What you should do »
Please write out all of the entries beneath this line exactly, skipping the pictures.

________________________________________

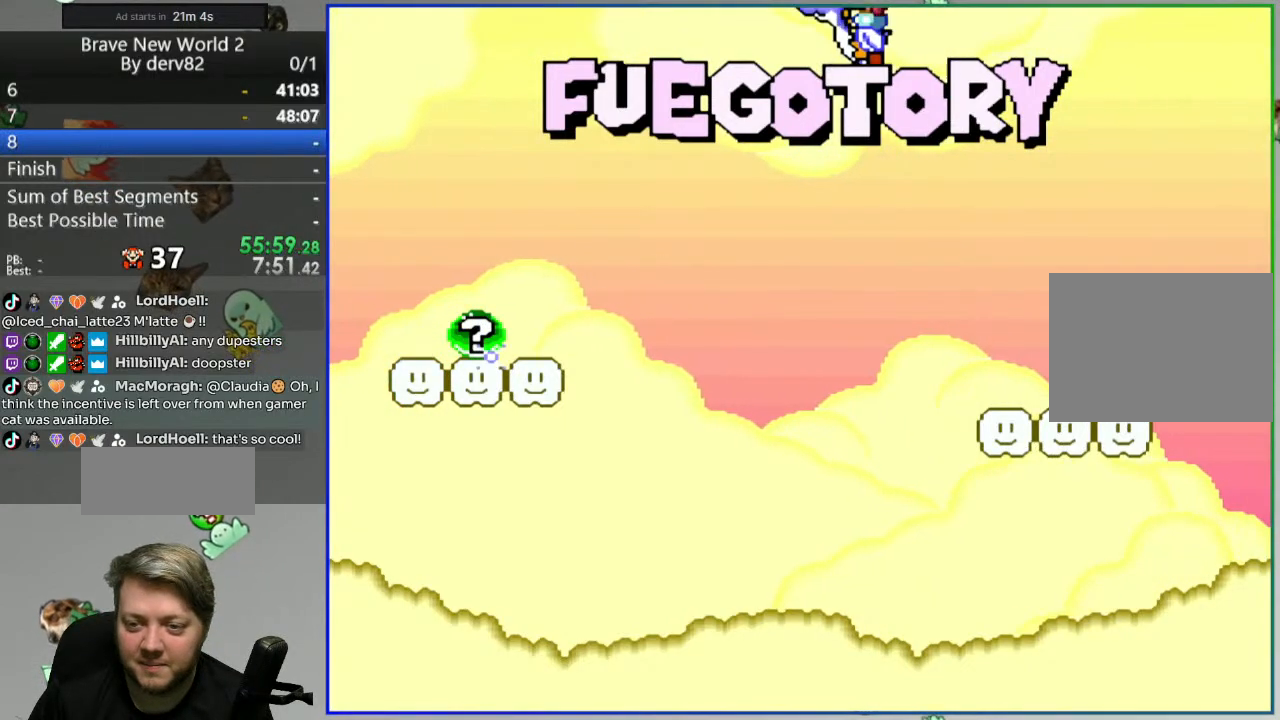
{"buttons": ["B", "Y", "DPAD_LEFT"], "events": [[67, "DPAD_LEFT", "up"], [400, "DPAD_LEFT", "down"], [467, "B", "down"]]}
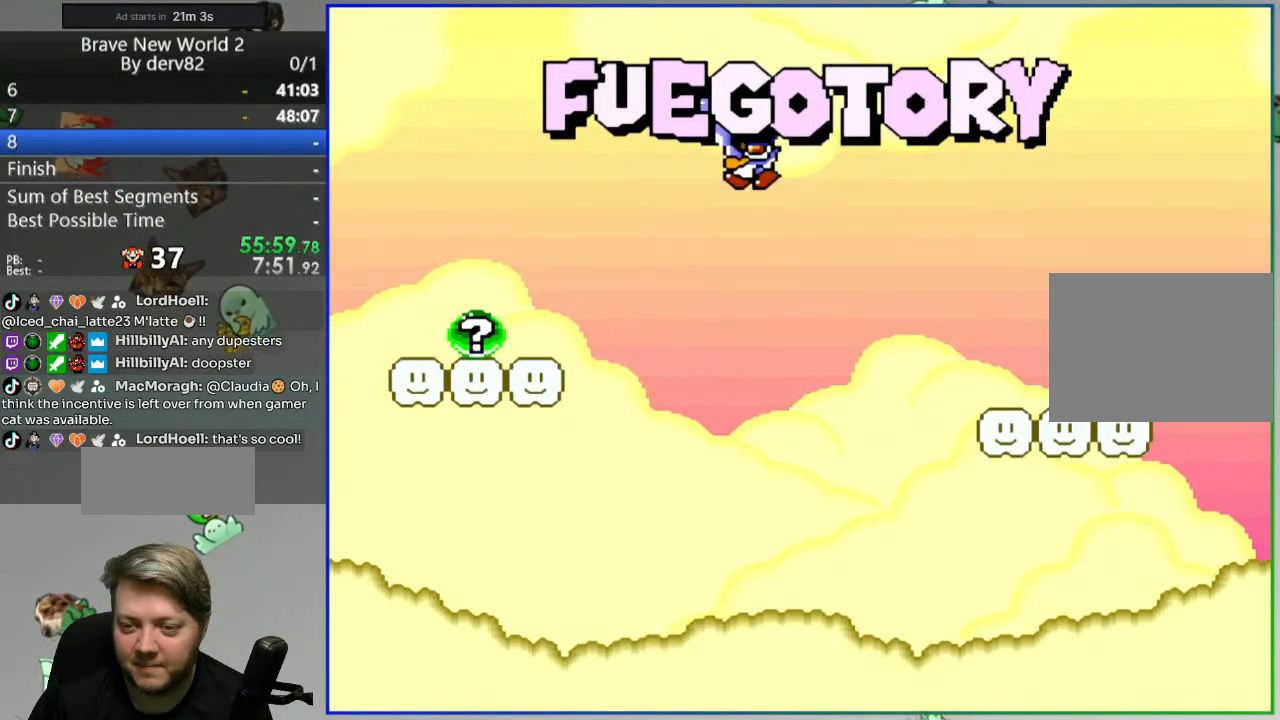
{"buttons": [], "events": [[33, "DPAD_LEFT", "up"], [67, "Y", "up"], [100, "B", "up"], [133, "DPAD_RIGHT", "down"], [283, "DPAD_RIGHT", "up"]]}
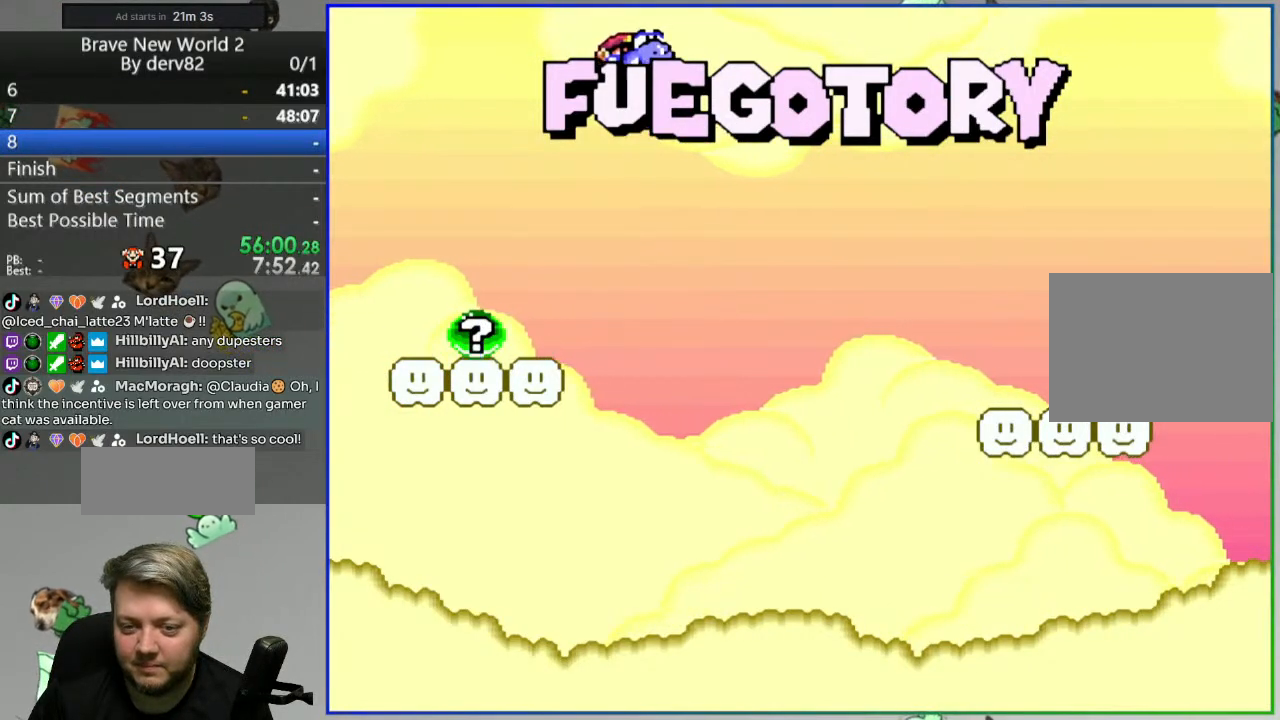
{"buttons": [], "events": [[167, "B", "down"], [250, "Y", "down"], [400, "B", "up"], [400, "Y", "up"]]}
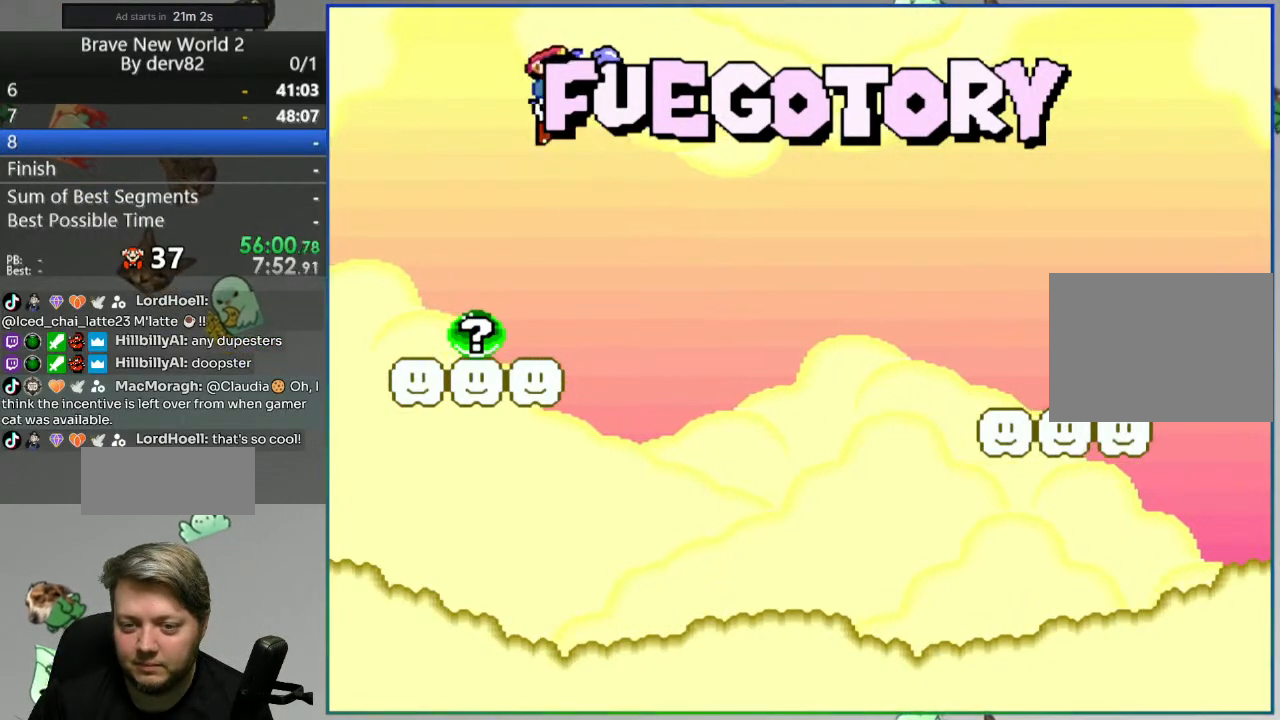
{"buttons": ["B", "Y"], "events": [[333, "B", "down"], [400, "Y", "down"]]}
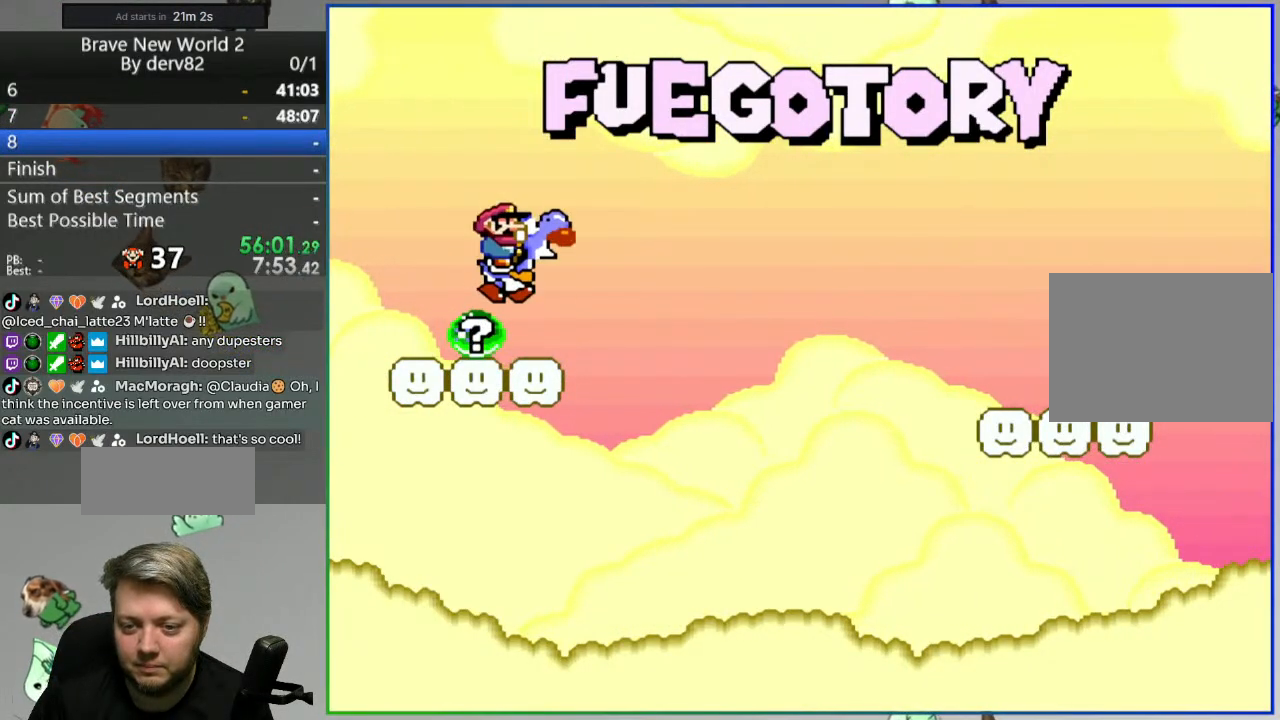
{"buttons": [], "events": [[100, "Y", "up"], [117, "B", "up"]]}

________________________________________

Solved problem »
{"buttons": ["B", "Y", "DPAD_LEFT"], "events": [[67, "DPAD_LEFT", "up"], [400, "DPAD_LEFT", "down"], [467, "B", "down"]]}
{"buttons": [], "events": [[33, "DPAD_LEFT", "up"], [67, "Y", "up"], [100, "B", "up"], [133, "DPAD_RIGHT", "down"], [283, "DPAD_RIGHT", "up"]]}
{"buttons": [], "events": [[167, "B", "down"], [250, "Y", "down"], [400, "B", "up"], [400, "Y", "up"]]}
{"buttons": ["B", "Y"], "events": [[333, "B", "down"], [400, "Y", "down"]]}
{"buttons": [], "events": [[100, "Y", "up"], [117, "B", "up"]]}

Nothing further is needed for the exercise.